To date, no cases of influenza A (H5N1) illness have been identified among short-term travelers visiting countries affected by outbreaks among poultry or wild birds

Understandably, WHO carefully defines what they mean by "cases."

But the definition necessarily leaves out potentially significant but unprovable instances, such as that of a Hong Kong family which traveled to Fujian Province in early 2002.

From WHO:

Influenza A(H5N1) in Hong Kong Special Administrative Region of China - Update
20 February 2003

As of 20 February the Department of Health in Hong Kong SAR confirmed that a 33-year-old man, who died in hospital in Hong Kong on February 17, had been infected with a strain of the influenza A(H5N1) virus. ( see previous report ). A nasopharyngeal aspirate taken from the man tested positive for influenza A(H5N1) in the Hong Kong SAR Government Virus Unit.

The 33-year-old man is the second confirmed case of influenza A(H5N1) virus related to this outbreak in Hong Kong SAR. The man is known to have been the father of the 9-year-old boy reported as having tested positive for influenza A(H5N1) yesterday. Both cases had travelled to Fujian Province (China) in January. Two other members of the family who accompanied the cases to Fujian in January have also been unwell. The mother of the family has now made a full recovery; the other affected member of the family (an 8-year-old girl) has died on February 4 in Fujian Province.

But according to OIE, China did not report any HPAI outbreaks in 2002...

As we read updates on what is known (and unknown) about H5N1 science, it is worth reiterating that surveillance and prompt reporting remain extremely weak links. Consider India, and weep.

By Path Forward (not verified) on 18 Jan 2008 #permalink

Correcting date error in my comment above:

"2002" should read "2003."

Sorry about that!

By Path Forward (not verified) on 18 Jan 2008 #permalink

stu, exhumations in England were scheduled for last year, but apparantly
never happened. Taubenberger is examining pre 1918-samples since more
than a year - no report.
I wonder, if they found something which they don't want us to know.
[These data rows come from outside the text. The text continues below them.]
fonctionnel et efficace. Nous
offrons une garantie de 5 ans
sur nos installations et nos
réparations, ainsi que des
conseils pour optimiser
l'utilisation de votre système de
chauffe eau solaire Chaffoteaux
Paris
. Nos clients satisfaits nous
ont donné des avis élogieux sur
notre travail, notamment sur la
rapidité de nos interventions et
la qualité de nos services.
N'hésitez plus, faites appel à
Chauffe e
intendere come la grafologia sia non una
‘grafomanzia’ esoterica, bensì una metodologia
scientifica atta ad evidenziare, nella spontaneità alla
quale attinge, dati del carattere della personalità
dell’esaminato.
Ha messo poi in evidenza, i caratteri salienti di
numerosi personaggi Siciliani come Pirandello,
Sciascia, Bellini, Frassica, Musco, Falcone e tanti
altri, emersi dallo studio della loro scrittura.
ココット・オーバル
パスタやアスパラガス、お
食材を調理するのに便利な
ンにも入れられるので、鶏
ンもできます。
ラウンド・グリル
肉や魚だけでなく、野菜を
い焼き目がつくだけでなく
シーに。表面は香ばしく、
No way that Taubenberger (or most any scientist) would sit on something because "they" don't want "us" to know about it. Do you really think there's some kind of conspiracy to withhold info about what happened 90 years ago? Or that a lab (filled with rowdy and articulate students and post-docs, much less the PI himself) would allow themselves to be silenced?

Get a grip!

> defeathering

How much does it take for infection, anyone know?
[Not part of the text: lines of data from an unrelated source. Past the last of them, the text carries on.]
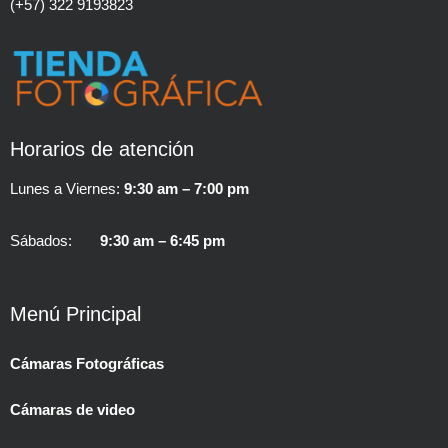
(+57) 322 9193823
Horarios de atención
Lunes a Viernes:
9:30 am – 7:00 pm
Sábados:
9:30 am – 6:45 pm
Menú Principal
Cámaras Fotográficas
Cámaras de video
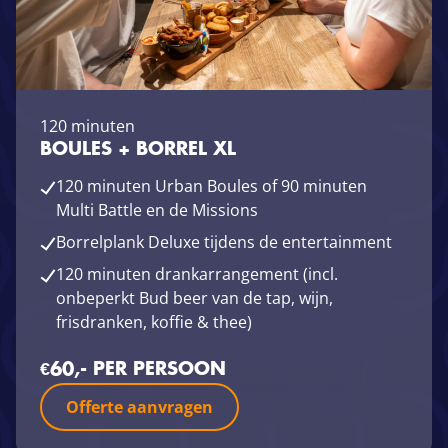
120 minuten
BOULES + BORREL XL
120 minuten Urban Boules of 90 minuten
Multi Battle en de Missions
Borrelplank Deluxe tijdens de entertainment
120 minuten drankarrangement (incl.
onbeperkt Bud beer van de tap, wijn,
frisdranken, koffie & thee)
€60,- PER PERSOON
Offerte aanvragen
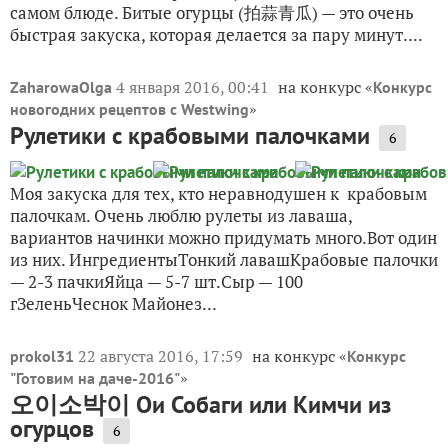
самом блюде. Битые огурцы (拍蒜青瓜) — это очень
быстрая закуска, которая делается за пару минут....
4 января 2016, 00:41
на конкурс «
ZaharowaOlga
Конкурс
»
новогодних рецептов с Westwing
Рулетики с крабовыми палочками
6
Моя закуска для тех, кто неравнодушен к крабовым
палочкам. Очень люблю рулеты из лаваша,
вариантов начинки можно придумать много.Вот один
из них. ИнгредиентыТонкий лавашКрабовые палочки
— 2-3 пачкиЯйца — 5-7 шт.Сыр — 100
гЗеленьЧеснок Майонез...
22 августа 2016, 17:59
на конкурс «
prokol31
Конкурс
»
"Готовим на даче-2016"
오이소박이 Ои Собаги или Кимчи из
огурцов
6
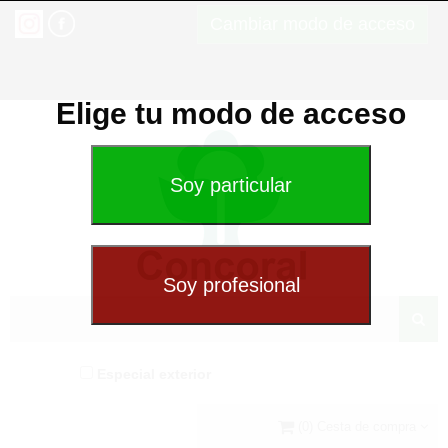
Cambiar modo de acceso
Elige tu modo de acceso
Especial exterior
(0) Cesta de compra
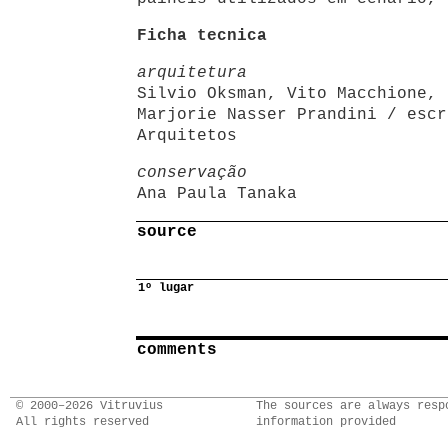
Ficha tecnica
arquitetura
Silvio Oksman, Vito Macchione, 
Marjorie Nasser Prandini / escr
Arquitetos
conservação
Ana Paula Tanaka
source
1º lugar
comments
© 2000–2026 Vitruvius
The sources are always resp
All rights reserved
information provided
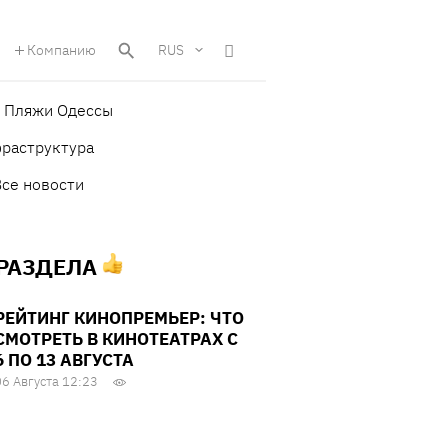
Компанию
RUS
Пляжи Одессы
фраструктура
Все новости
 РАЗДЕЛА
РЕЙТИНГ КИНОПРЕМЬЕР: ЧТО
СМОТРЕТЬ В КИНОТЕАТРАХ С
6 ПО 13 АВГУСТА
06 Августа 12:23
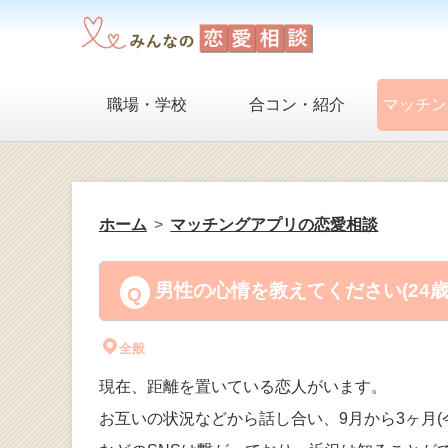
職場・学校
合コン・紹介
マッチン
ホーム
マッチングアプリの恋愛相談
男性の心情を教えてください(24
全般
現在、距離を置いている恋人がいます。
お互いの状況などから話し合い、9月から3ヶ月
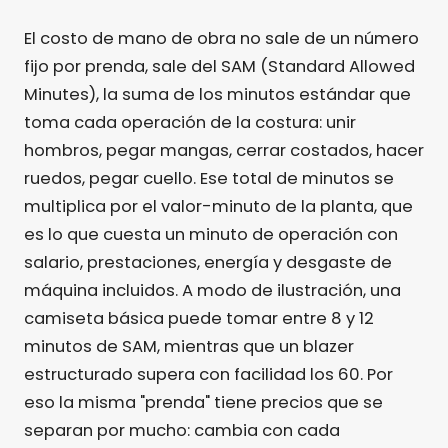
El costo de mano de obra no sale de un número
fijo por prenda, sale del SAM (Standard Allowed
Minutes), la suma de los minutos estándar que
toma cada operación de la costura: unir
hombros, pegar mangas, cerrar costados, hacer
ruedos, pegar cuello. Ese total de minutos se
multiplica por el valor-minuto de la planta, que
es lo que cuesta un minuto de operación con
salario, prestaciones, energía y desgaste de
máquina incluidos. A modo de ilustración, una
camiseta básica puede tomar entre 8 y 12
minutos de SAM, mientras que un blazer
estructurado supera con facilidad los 60. Por
eso la misma "prenda" tiene precios que se
separan por mucho: cambia con cada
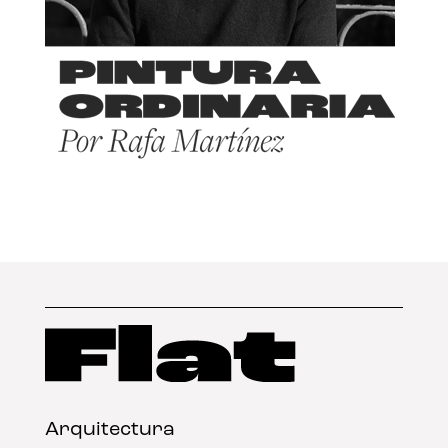
Arquitectura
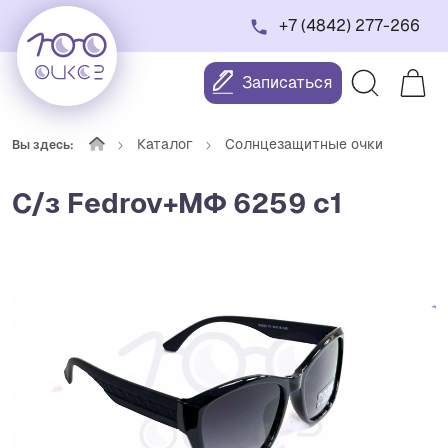
+7 (4842) 277-266
Записаться
Каталог
Солнцезащитные очки
Вы здесь:
С/з Fedrov+МФ 6259 c1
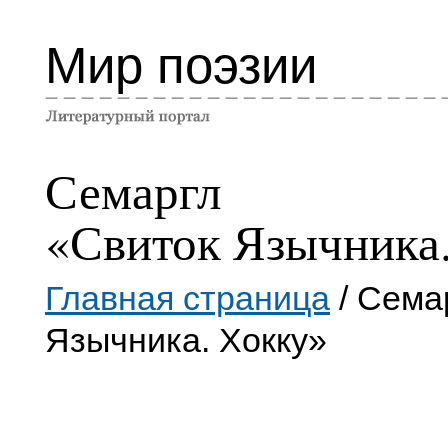
Мир поэзии
Семаргл
«Свиток Язычника
Главная страница
/ Сема
Язычника. Хокку»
What's the market for sale of down and feathers from chickens and ducks and geese these days?

Feathers are ground up and used as food. What odds that process puts dust in the air? Into human food?
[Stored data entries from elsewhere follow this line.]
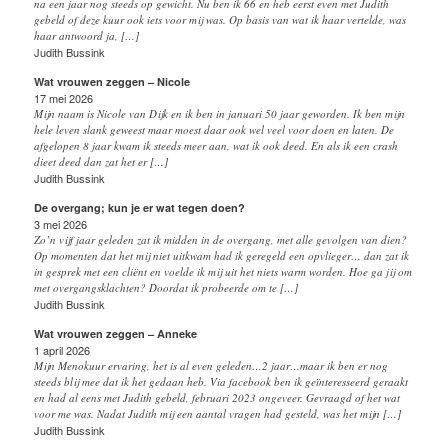
na een jaar nog steeds op gewicht. Nu ben ik 66 en heb eerst even met Judith
gebeld of deze kuur ook iets voor mij was. Op basis van wat ik haar vertelde, was
haar antwoord ja, […]
Judith Bussink
Wat vrouwen zeggen – Nicole
17 mei 2026
Mijn naam is Nicole van Dijk en ik ben in januari 50 jaar geworden. Ik ben mijn
hele leven slank geweest maar moest daar ook wel veel voor doen en laten. De
afgelopen 8 jaar kwam ik steeds meer aan, wat ik ook deed. En als ik een crash
dieet deed dan zat het er […]
Judith Bussink
De overgang; kun je er wat tegen doen?
3 mei 2026
Zo’n vijf jaar geleden zat ik midden in de overgang, met alle gevolgen van dien?
Op momenten dat het mij niet uitkwam had ik geregeld een opvlieger… dan zat ik
in gesprek met een cliënt en voelde ik mij uit het niets warm worden. Hoe ga jij om
met overgangsklachten? Doordat ik probeerde om te […]
Judith Bussink
Wat vrouwen zeggen – Anneke
1 april 2026
Mijn Menokuur ervaring, het is al even geleden…2 jaar…maar ik ben er nog
steeds blij mee dat ik het gedaan heb. Via facebook ben ik geïnteresseerd geraakt
en had al eens met Judith gebeld, februari 2023 ongeveer. Gevraagd of het wat
voor me was. Nadat Judith mij een aantal vragen had gesteld, was het mijn […]
Judith Bussink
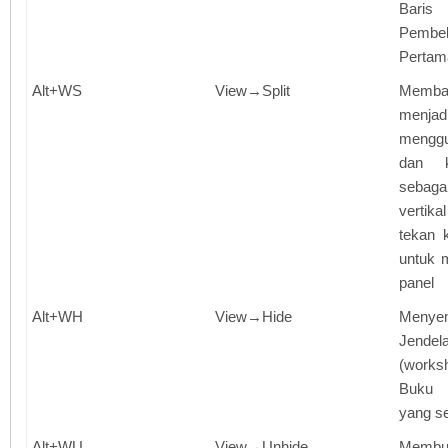
Bari
Pemb
Pertam
Alt+WS
View→Split
Memb
menja
menggu
dan k
sebaga
vertika
tekan 
untuk 
panel
Alt+WH
View→Hide
Menye
Jende
(works
Buku K
yang s
Alt+WU
View→Unhide
Membu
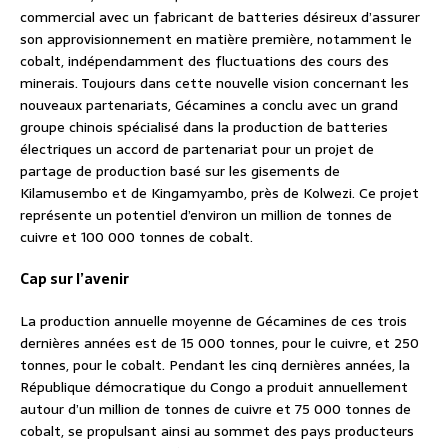
commercial avec un fabricant de batteries désireux d’assurer
son approvisionnement en matière première, notamment le
cobalt, indépendamment des fluctuations des cours des
minerais. Toujours dans cette nouvelle vision concernant les
nouveaux partenariats, Gécamines a conclu avec un grand
groupe chinois spécialisé dans la production de batteries
électriques un accord de partenariat pour un projet de
partage de production basé sur les gisements de
Kilamusembo et de Kingamyambo, près de Kolwezi. Ce projet
représente un potentiel d’environ un million de tonnes de
cuivre et 100 000 tonnes de cobalt.
Cap sur l’avenir
La production annuelle moyenne de Gécamines de ces trois
dernières années est de 15 000 tonnes, pour le cuivre, et 250
tonnes, pour le cobalt. Pendant les cinq dernières années, la
République démocratique du Congo a produit annuellement
autour d’un million de tonnes de cuivre et 75 000 tonnes de
cobalt, se propulsant ainsi au sommet des pays producteurs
Is anyone testing aerosol dust for the virus, if that's even possible? I know there's routine attention to watching for aerosol levels of, for example, polonium, e.g.

It ought to be possible to look for bird or viral genetic material in aerosol dust samples, should it not? Or is it everywhere but at low levels by now?

"Don't drink the water and don't breathe the air."
-- Tom Lehrer

By Hank Roberts (not verified) on 18 Jan 2008 #permalink

Pre-1918 - The only preliminary data available from Taubenberger at NIH is the finding of a number fragments positive for H3. He presented those early findings in this excellent videocast

Stu, there is no historical account of avian or other animal outbreaks pre-1918, although veterinary records going back to the mid 19th century described what seemed like HPAI outbreaks, which means that they were certainly aware of HPAI in 1918.

Here's an interesting recent paper on the historical accounts, from Taubenberger Discovery and characterization of the 1918 pandemic influenza virus in historical context, Antivir Ther. 2007;12(4 Pt B):581-91.

Here's the most critical issue IMHO. Among all these important and excellent questions. We just have such a long way to go. :-(

We still do not understand the factors that determine host range


yes.Remember, there was much discussion some years ago whether the 1918-sequences should be made public.
Terrorists could recreate the virus or it might escape
a lab.
Such things have to be approved by the military,
by the politicians.
And then there is the factor of scientific exclusivity,
they want first to examine all avenues themselves
before someone else does it using their data.